Peksimet mahallesinin sırtlarındaki çöplükten yayılan kokunun, doğallığını bozduğu havayı içine çekti, yakınmadan dönüp, taşeve girdi. Mutfak tezgahındaki ocağa çaydanlıkla su koyup, çay hazırlığına başladı.

***
Dereköy, Peksimet, Kadıkalesi, Gümüşlük, Koyunbaba birbirine sınır komşusu mahallelerdir. Çöplük, tümüne yakındır. Tek sorunları çöplük değildir. Burada, Bodrum’un diğer çoğu bölgesinde olduğu gibi, kanalizasyon sistemi yoktur. Bütün evlerin ve sitelerin tuvalet atıklarıyla birlikte çamaşır-bulaşık makinelerinden atılan kirli sular, fosseptik için açılmış çukurlarda birikir, çukurlar dolunca; belediyenin ya da özel kuruluşların vidanjörleri, çukurlardan aldıkları atıkları, çöplüğe yakın yerlere boşaltırlar.

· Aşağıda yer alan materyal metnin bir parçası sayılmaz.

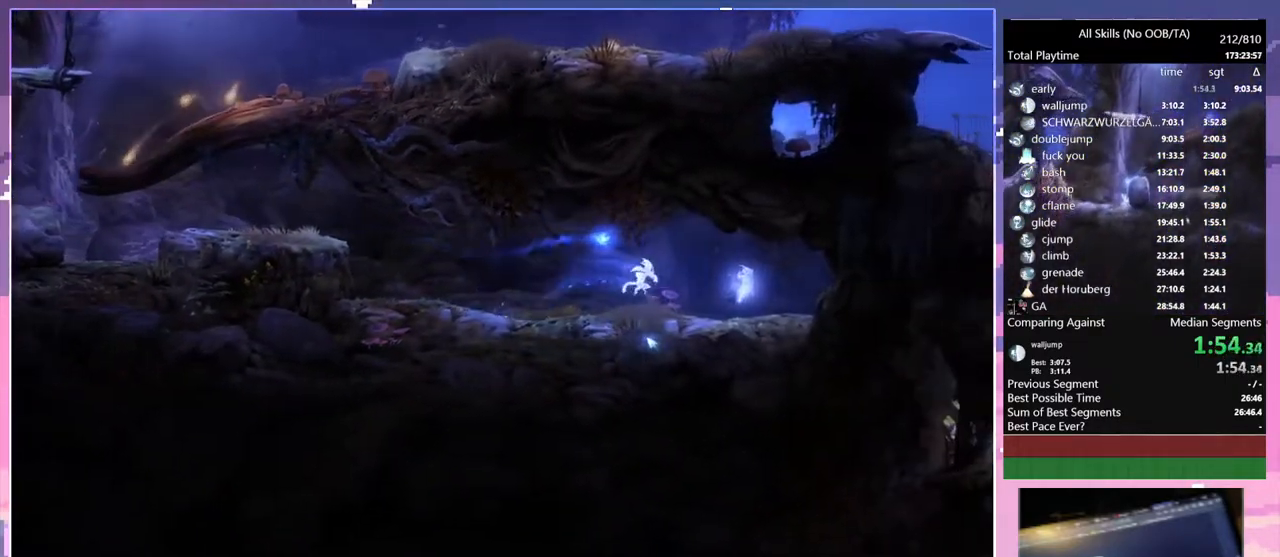
{"keys": ["a"], "mouse": [], "events": [[350, "a", "down"], [433, "d", "up"]]}
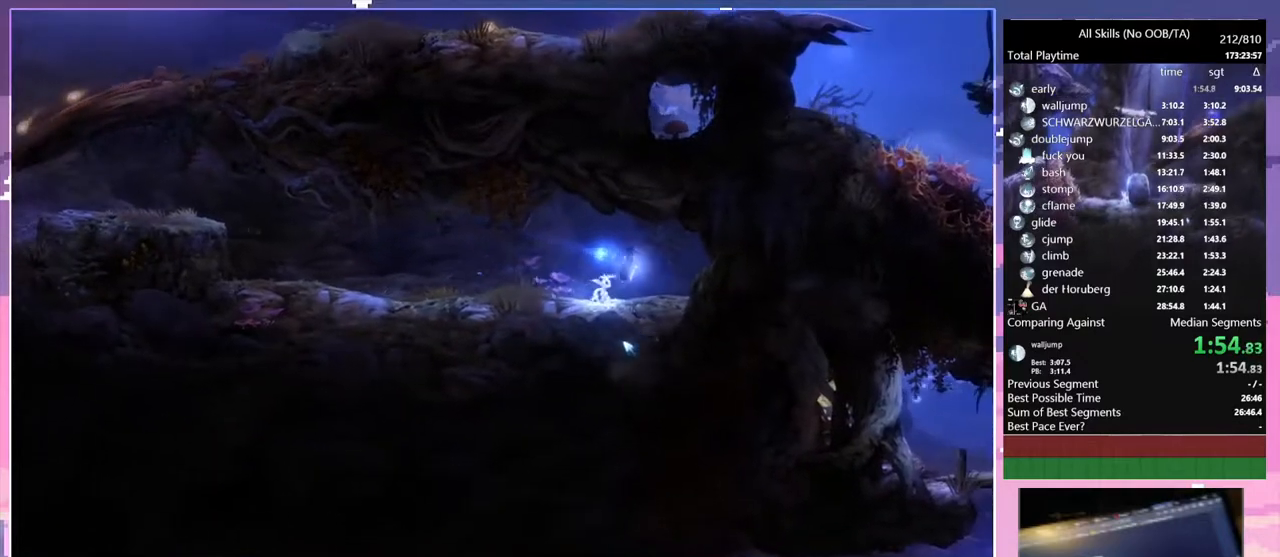
{"keys": ["a"], "mouse": [], "events": []}
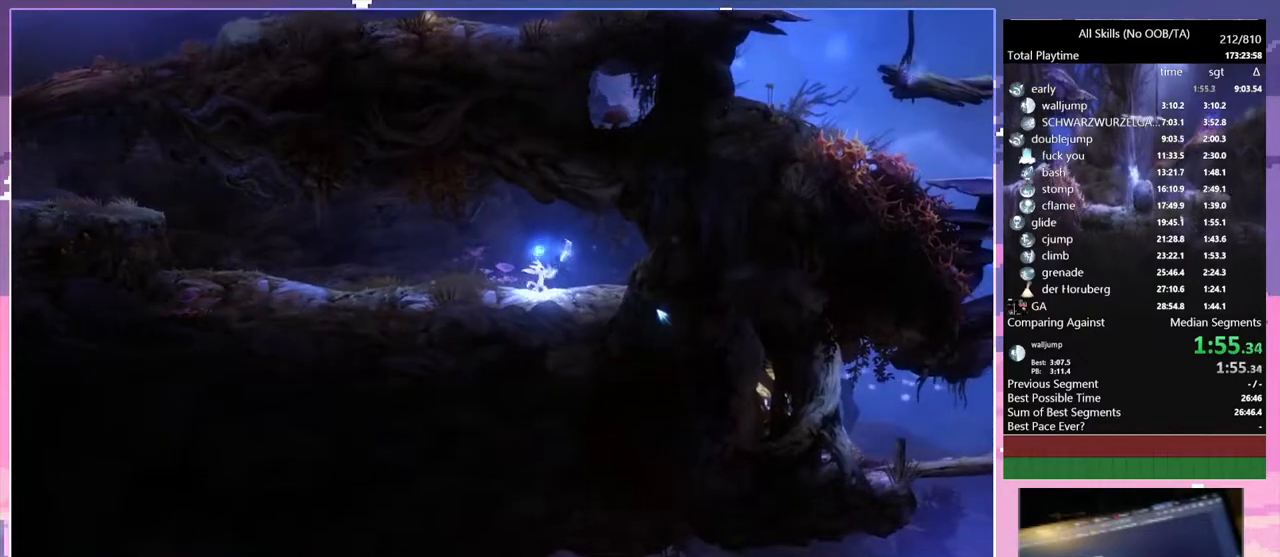
{"keys": ["a"], "mouse": [], "events": [[267, "space", "down"], [367, "space", "up"]]}
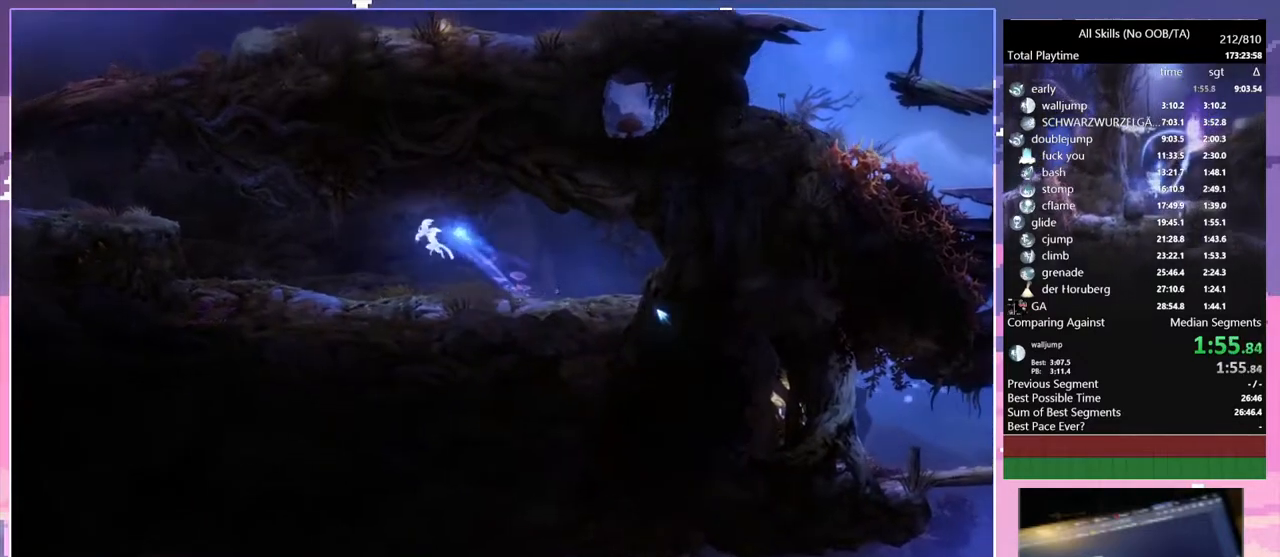
{"keys": ["a"], "mouse": [], "events": []}
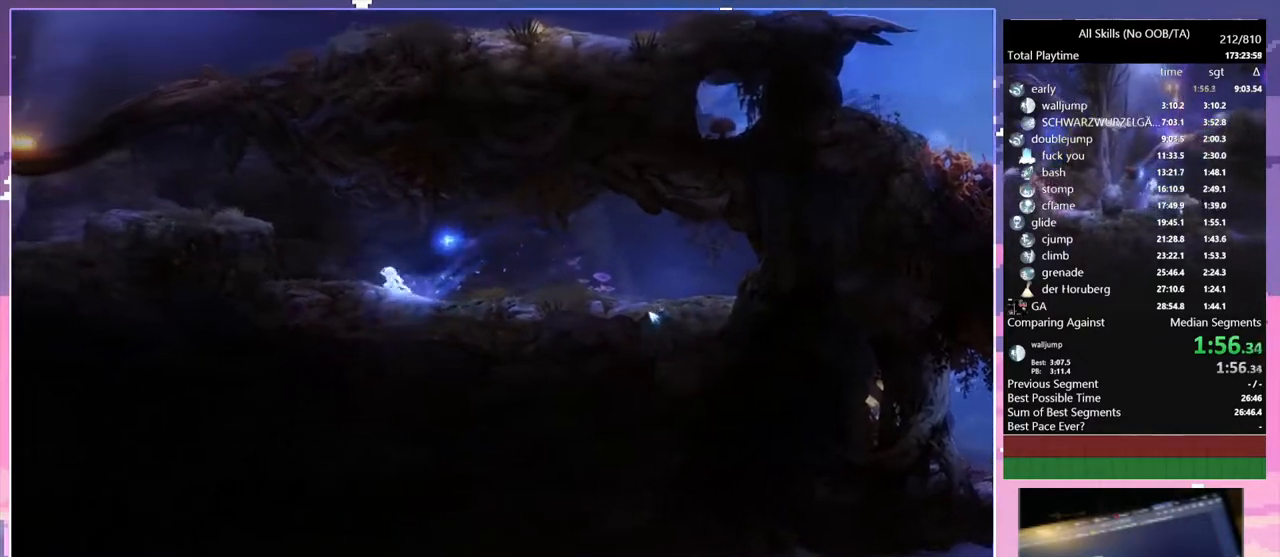
{"keys": ["a"], "mouse": [], "events": [[17, "space", "down"], [400, "space", "up"]]}
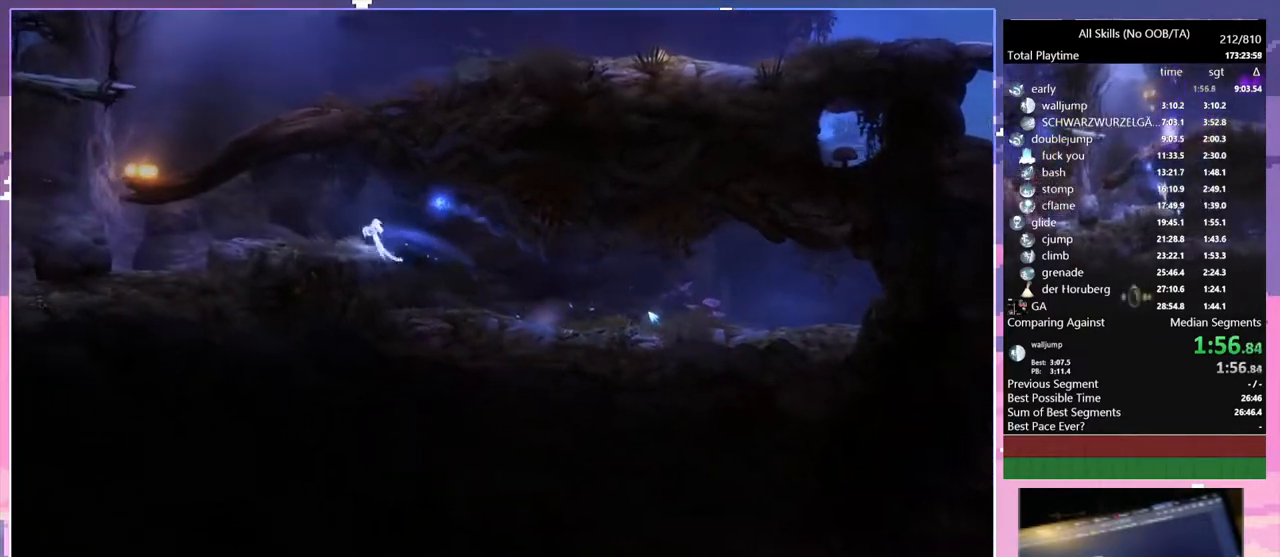
{"keys": ["a"], "mouse": [], "events": [[17, "space", "down"], [33, "space", "up"]]}
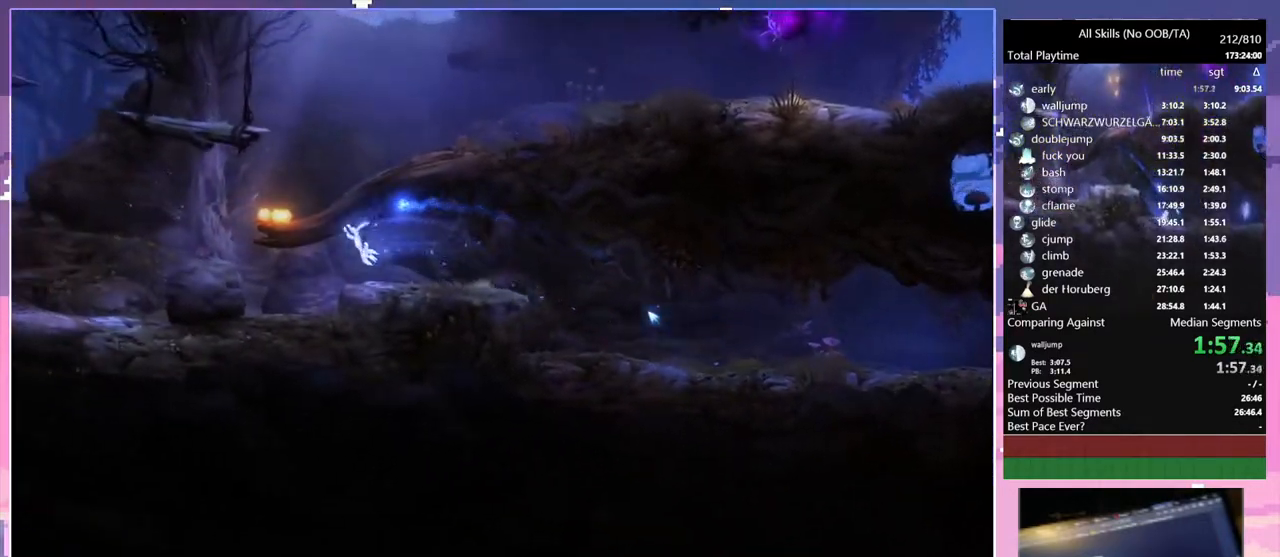
{"keys": ["a", "space"], "mouse": [], "events": [[317, "space", "down"]]}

Adı, dünyanın önemli tatil beldeleriyle anılan Bodrum’da ilkel, çirkin uygulama hala devam etmekte, fırsatçı vidanjör sürücüleri, araçlarınında daha az yakıt kullanma kurnazlığıyla, atıkları uzağa götürmek yerine bulabildikleri en yakın noktalara boşaltarak, yakıttan artırım sağlama uyanıklığı yapmaktadır.

***
Bekir Sıtkı’yla arkadaşları, Wernicke Korsakofflular ve Eski Mahpuslarla Dayanışma Girişimi çatısı altında, yaşama tutunmaya çalışıyorlardı. Bekir Sıtkı grupta aktif görev almıştı. Cezaevindeki 30 mahkum, yurtiçindeki 220’den, yurtdışındaki 100’den fazla eski mahkumla yeniden ilişki kurulmuştu. Bodrum’un yanı sıra İstanbul, Çukurova, Ankara ve Ege bölgelerinde de örgütlenmeye çalışıyorlardı. Peksimet’teki, çöplük yanında olduğu için değersizleşen taşev, kendilerine düşük bedelle kiralanmıştı. Başka bir ev de İstanbul’da, örgütün kullanması için bağışlanmıştı.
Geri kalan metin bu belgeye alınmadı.